A alternativa justa para destinar um benefício a quem realmente precisa é o fim das renúncias fiscais para produtos específicos e a implementação do cashback, mecanismo que consta do projeto do IVA. Nesse sistema, retorna-se aos mais pobres, e somente a eles, parte do IVA pago quando estes consomem bens e serviços. O arcabouço operacional hoje existente, como o Cadastro Único e outros mecanismos, viabiliza sem qualquer problema essa solução.

Com a substituição da isenção pelo cashback, acabaríamos com privilégios para certos empresários, eliminaríamos o subsídio na compra de alimentos para quem pode pagar, reduziríamos a alíquota do IVA e beneficiaríamos quem de fato precisa.

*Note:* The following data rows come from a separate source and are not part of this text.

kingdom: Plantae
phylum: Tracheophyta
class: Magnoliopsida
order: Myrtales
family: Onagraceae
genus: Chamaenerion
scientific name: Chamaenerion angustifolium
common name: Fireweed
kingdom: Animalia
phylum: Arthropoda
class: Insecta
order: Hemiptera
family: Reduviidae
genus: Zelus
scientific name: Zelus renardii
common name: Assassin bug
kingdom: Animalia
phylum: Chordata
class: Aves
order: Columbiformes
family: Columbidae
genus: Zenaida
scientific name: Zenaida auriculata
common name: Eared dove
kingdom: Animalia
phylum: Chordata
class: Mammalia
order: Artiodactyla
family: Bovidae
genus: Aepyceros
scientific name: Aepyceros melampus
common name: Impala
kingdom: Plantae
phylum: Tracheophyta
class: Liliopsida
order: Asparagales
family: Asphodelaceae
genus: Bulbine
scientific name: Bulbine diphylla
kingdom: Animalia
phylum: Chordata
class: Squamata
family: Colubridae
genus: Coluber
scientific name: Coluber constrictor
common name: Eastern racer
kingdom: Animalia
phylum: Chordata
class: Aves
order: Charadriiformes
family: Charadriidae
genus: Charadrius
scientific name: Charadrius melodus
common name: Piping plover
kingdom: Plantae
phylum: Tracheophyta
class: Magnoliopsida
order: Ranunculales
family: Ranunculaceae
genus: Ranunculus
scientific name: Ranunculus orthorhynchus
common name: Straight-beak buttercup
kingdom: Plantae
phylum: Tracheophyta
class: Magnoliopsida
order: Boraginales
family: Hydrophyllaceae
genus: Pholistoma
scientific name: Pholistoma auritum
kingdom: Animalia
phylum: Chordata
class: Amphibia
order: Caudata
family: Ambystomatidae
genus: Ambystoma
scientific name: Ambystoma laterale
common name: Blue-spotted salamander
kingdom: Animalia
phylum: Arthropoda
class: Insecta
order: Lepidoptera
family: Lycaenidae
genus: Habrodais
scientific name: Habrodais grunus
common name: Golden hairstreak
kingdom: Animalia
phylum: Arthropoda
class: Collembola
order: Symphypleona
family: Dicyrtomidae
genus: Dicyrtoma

A regulamentação da Reforma foi aprovada na Câmara e chegou ao Senado no dia 22/07, onde deverá tramitar sob regime de urgência. Cabe agora aos nossos senadores lembrarem que os recursos públicos são escassos, que nossas contas públicas são deficitárias e, portanto, benefícios providos pelo Estado ou renúncias fiscais devem ser direcionados à camada mais pobre da população, e não a grupos de interesse.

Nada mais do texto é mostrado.